Despite her deep roots in the underground, the institutional world eventually took notice of her contributions. In 1980, she was a key participant in the landmark 'Times Square Show' organized by the artist collective Colab, an event that bridged the gap between street art and the gallery world. Her work earned her a Creative Artists Public Service grant and a National Endowment for the Arts grant in 1982. These accolades provided a sharp contrast to the raw, unpolished atmosphere of her Broome Street loft, yet they validated her role as a pioneer of the interdisciplinary. Eventually, her work found a permanent home in the collection of the Museum of Modern Art, proving that her laboratory had lasting historical weight. This recognition from institutions like MoMA and the NEA served as a formal acknowledgment of a career that had always prioritized the experimental over the commercial.
In the late 1980s, Schloss expanded her practice internationally after being awarded a DAAD Fellowship to live and work in Berlin.
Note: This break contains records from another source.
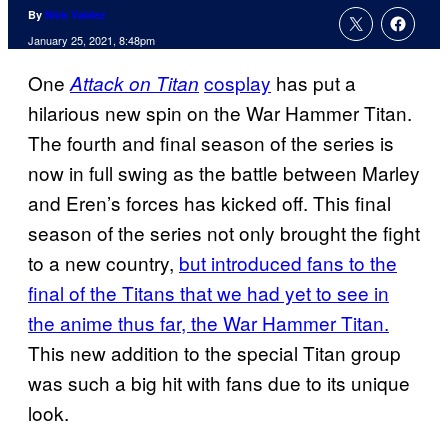
By
Nick Valdez
January 25, 2021, 8:48pm
One
cosplay
has put a
Attack on Titan
hilarious new spin on the War Hammer Titan.
The fourth and final season of the series is
now in full swing as the battle between Marley
and Eren’s forces has kicked off. This final
season of the series not only brought the fight
to a new country,
but introduced fans to the
final of the Titans that we had yet to see in
the anime thus far,
the War Hammer Titan.
This new addition to the special Titan group
was such a big hit with fans due to its unique
look.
This period allowed her to bring the experimental spirit of New York to a global stage, yet she always returned to the Lower East Side. She maintained her Broome Street loft for over four decades, treating the space itself as a living archive and a permanent installation. In her later years, she became a mentor to new generations, teaching experimental techniques at the School of Visual Arts, sharing the same radical spirit that had defined 'A's' decades earlier. Her presence in the 2010 documentary 'Blank City' served as a reminder of her role as a pioneer of the interdisciplinary, a term she embodied long before it became a common descriptor in the art world. Even as the neighborhood changed around her, she remained a steadfast guardian of the avant-garde spirit, preserving the history of the No Wave and Cinema of Transgression movements within the walls of her own home.
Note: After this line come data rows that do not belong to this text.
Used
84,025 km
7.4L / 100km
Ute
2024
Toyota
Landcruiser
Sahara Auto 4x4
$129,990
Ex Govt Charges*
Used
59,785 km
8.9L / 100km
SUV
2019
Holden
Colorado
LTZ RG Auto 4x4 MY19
Arleen Schloss will be remembered as the woman who held the door open for the avant-garde. She did not just witness the birth of No Wave; she provided the room where it could breathe, scream, and reinvent itself. Her legacy is not found in a list of famous names she helped launch, but in the enduring belief that art is a lived experience rather than a finished object. By turning her home into a sanctuary for the experimental, she ensured that the spirit of 1970s New York would never truly be silenced. She remained a living archive of a time when the city was a playground for the bold, leaving behind a blueprint for how to live a life entirely dedicated to the radical act of creation. Her influence persists in every artist who values the process of discovery over the safety of the final product.